L'effort de poésie est à mon sens ce qui distingue un écrivain de tout autre auteur de prose, il ne s'agit pas seulement de cette bonne vieille poésie lyrique mais également de poésie de situation, de poésie dans la structuration, de poésie dans le renouvellement du langage et de la langue, etc. Il y a même des histoires qui sont en elle-même une poésie. Je pense notamment à une nouvelle de Garcia Marquez qui s'appelle, si ma mémoire est bonne, "Le mort le plus beau du monde". Je suis donc du même avis que Sony Labou Tansi.

Les écrivains africains (francophones) sont marginaux, on peut avoir l'impression que certains en font trop pour assurer l'avenir de leurs productions. ' Les écrivains africains transgressent-ils les genres littéraires existants ? Inventent-ils de nouveaux genres ?
'Généalogie d'une banalité '' est un texte que j'ai voulu publier au Congo, dans une maison d'édition qui malheureusement s'est avérée très moralisante et qui a trouvé de la perversité dans le texte. J'ai écrit ce livre en me disant qu'il va forcément intéresser des lecteurs congolais, mais il est impossible de faire sans l'éducation ou les calculs commerciaux de l'éditeur. J'ai heureusement été bien accueilli par Jean Luc Raharimanana qui dirige la collection Fragment chez Vents d'ailleurs à qui l'ami d'un ami avait envoyé le texte, sans cela ce roman n'aurait eu aucun avenir.

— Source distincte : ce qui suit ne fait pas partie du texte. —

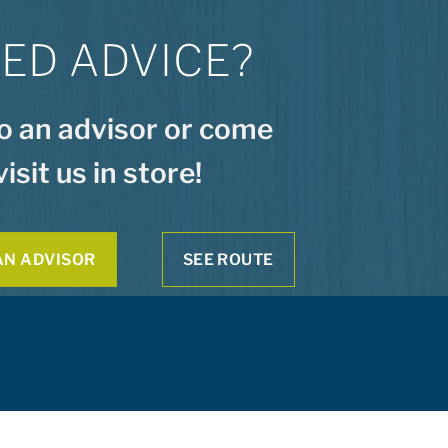
ED ADVICE?
to an advisor or come
visit us in store!
AN ADVISOR
SEE ROUTE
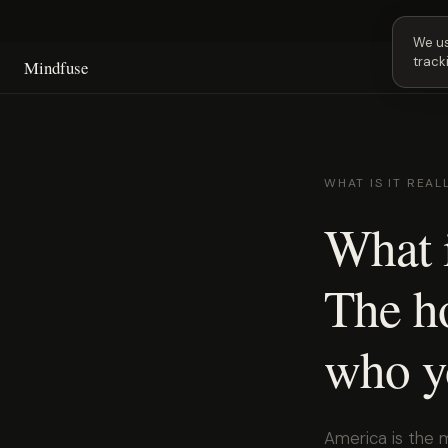
Next
We us
track
Mindfuse
WHAT IS IT REAL
What i
The ho
who y
America is the 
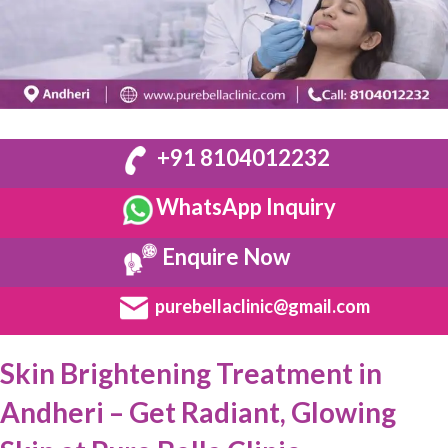
+91 8104012232
WhatsApp Inquiry
Enquire Now
purebellaclinic@gmail.com
Skin Brightening Treatment in
Andheri – Get Radiant, Glowing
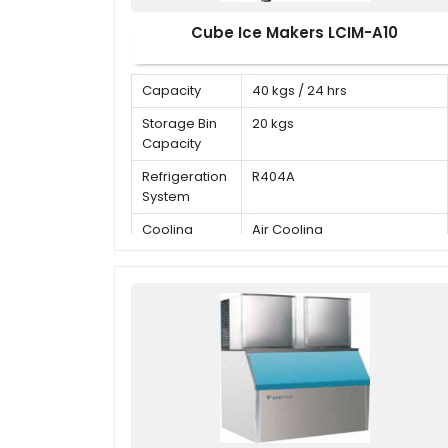
Cube Ice Makers LCIM-A10
Capacity
40 kgs / 24 hrs
Storage Bin
20 kgs
Capacity
Refrigeration
R404A
System
Cooling
Air Cooling
Mode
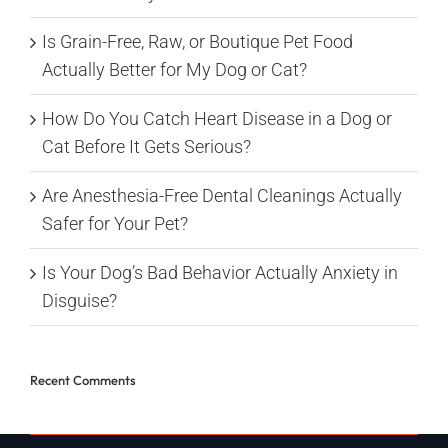
Is Grain-Free, Raw, or Boutique Pet Food
Actually Better for My Dog or Cat?
How Do You Catch Heart Disease in a Dog or
Cat Before It Gets Serious?
Are Anesthesia-Free Dental Cleanings Actually
Safer for Your Pet?
Is Your Dog’s Bad Behavior Actually Anxiety in
Disguise?
Recent Comments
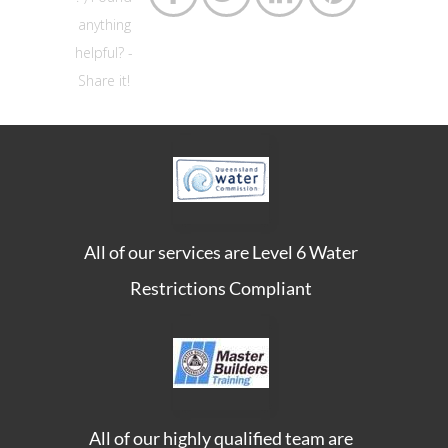
anything
helpful? -
Share it!
All of our services are Level 6 Water
Restrictions Compliant
All of our highly qualified team are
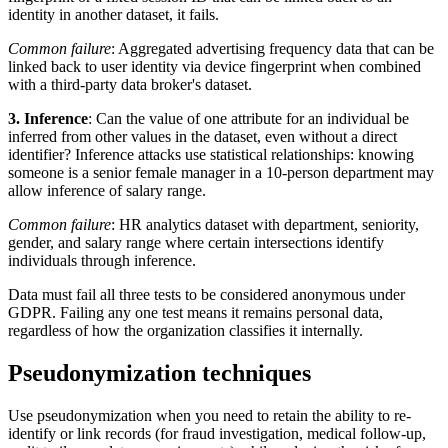
identity in another dataset, it fails.
Common failure
: Aggregated advertising frequency data that can be
linked back to user identity via device fingerprint when combined
with a third-party data broker's dataset.
3. Inference
: Can the value of one attribute for an individual be
inferred from other values in the dataset, even without a direct
identifier? Inference attacks use statistical relationships: knowing
someone is a senior female manager in a 10-person department may
allow inference of salary range.
Common failure
: HR analytics dataset with department, seniority,
gender, and salary range where certain intersections identify
individuals through inference.
Data must fail all three tests to be considered anonymous under
GDPR. Failing any one test means it remains personal data,
regardless of how the organization classifies it internally.
Pseudonymization techniques
Use pseudonymization when you need to retain the ability to re-
identify or link records (for fraud investigation, medical follow-up,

Les auteurs africains qui sont publiés en Europe sont nécessairement soumis à un certain calcul, certains jouent peut-être là-dessus durant le travail même d'écriture, ils calculent, ils calibrent, ils estiment, ils taillent à la mesure du champ commercial du réseau de diffusion de l'éditeur, mais aussi à la mesure de ce que ce dernier dit clairement qu'il attend d'eux, et cela peut heureusement donner de temps en temps de très beaux livres. L'anglais Anthony Trollope, vous le savez, était un écrivain qui calculait.